**Input data:**
○ ○ ○ ○ ○

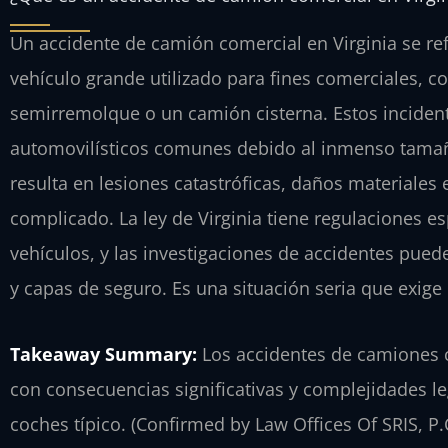
Un accidente de camión comercial en Virginia se ref
vehículo grande utilizado para fines comerciales, 
semirremolque o un camión cisterna. Estos incident
automovilísticos comunes debido al inmenso tamañ
resulta en lesiones catastróficas, daños materiale
complicado. La ley de Virginia tiene regulaciones es
vehículos, y las investigaciones de accidentes pued
y capas de seguro. Es una situación seria que exig
Takeaway Summary:
Los accidentes de camiones c
con consecuencias significativas y complejidades l
coches típico. (Confirmed by Law Offices Of SRIS, P.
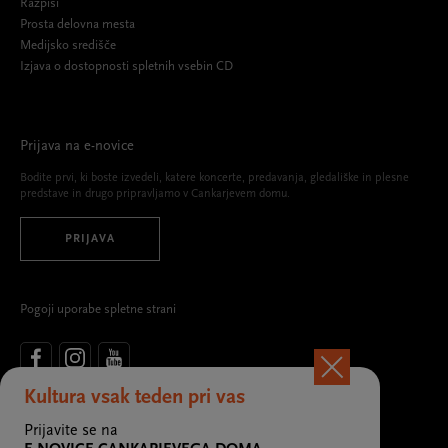
Razpisi
Prosta delovna mesta
Medijsko središče
Izjava o dostopnosti spletnih vsebin CD
Prijava na e-novice
Bodite prvi, ki boste izvedeli, katere koncerte, predavanja, gledališke in plesne
predstave in drugo pripravljamo v Cankarjevem domu.
PRIJAVA
Pogoji uporabe spletne strani
Kultura vsak teden pri vas
Ustanovitelj in glavni sofinancer kulturno-umetniškega programa
Cankarjevega doma
Prijavite se na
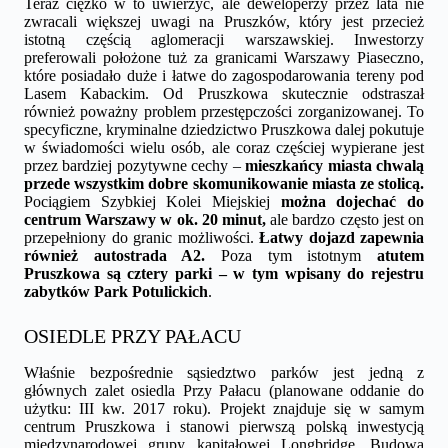
Teraz ciężko w to uwierzyć, ale deweloperzy przez lata nie
zwracali większej uwagi na Pruszków, który jest przecież
istotną częścią aglomeracji warszawskiej. Inwestorzy
preferowali położone tuż za granicami Warszawy Piaseczno,
które posiadało duże i łatwe do zagospodarowania tereny pod
Lasem Kabackim. Od Pruszkowa skutecznie odstraszał
również poważny problem przestępczości zorganizowanej. To
specyficzne, kryminalne dziedzictwo Pruszkowa dalej pokutuje
w świadomości wielu osób, ale coraz częściej wypierane jest
przez bardziej pozytywne cechy –
mieszkańcy miasta chwalą
przede wszystkim dobre skomunikowanie miasta ze stolicą.
Pociągiem Szybkiej Kolei Miejskiej
można
dojechać
do
centrum Warszawy w ok. 20 minut,
ale bardzo często jest on
przepełniony do granic możliwości.
Łatwy dojazd zapewnia
również autostrada A2.
Poza tym istotnym
atutem
Pruszkowa są cztery parki – w tym wpisany do rejestru
zabytków Park Potulickich
.
OSIEDLE PRZY PAŁACU
Właśnie bezpośrednie sąsiedztwo parków jest jedną z
głównych zalet osiedla Przy Pałacu (planowane oddanie do
użytku: III kw. 2017 roku). Projekt znajduje się w samym
centrum Pruszkowa i stanowi pierwszą polską inwestycją
międzynarodowej grupy kapitałowej Longbridge. Budowa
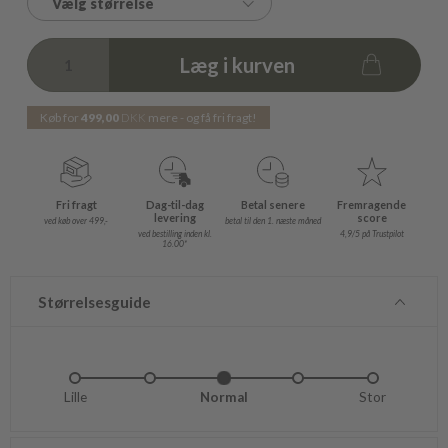
Vælg størrelse
Læg i kurven
Køb for
499,00
DKK
mere - og få fri fragt!
Fri fragt
Dag-til-dag
Betal senere
Fremragende
levering
score
ved køb over 499,-
betal til den 1. næste måned
ved bestilling inden kl.
4,9/5 på Trustpilot
16.00*
Størrelsesguide
Lille
Lidt lille
Normal
Lidt stor
Stor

○ ○ ○ ○ ○

When you reach the line containing "Prijavite se na" in the entries above, begin restating word for word, and stop once the line containing "Lasem Kabackim. Od" has been given. Omit the pictures.

Prijavite se na
Teraz ciężko w to uwierzyć, ale deweloperzy przez lata nie
zwracali większej uwagi na Pruszków, który jest przecież
istotną częścią aglomeracji warszawskiej. Inwestorzy
preferowali położone tuż za granicami Warszawy Piaseczno,
które posiadało duże i łatwe do zagospodarowania tereny pod
Lasem Kabackim. Od Pruszkowa skutecznie odstraszał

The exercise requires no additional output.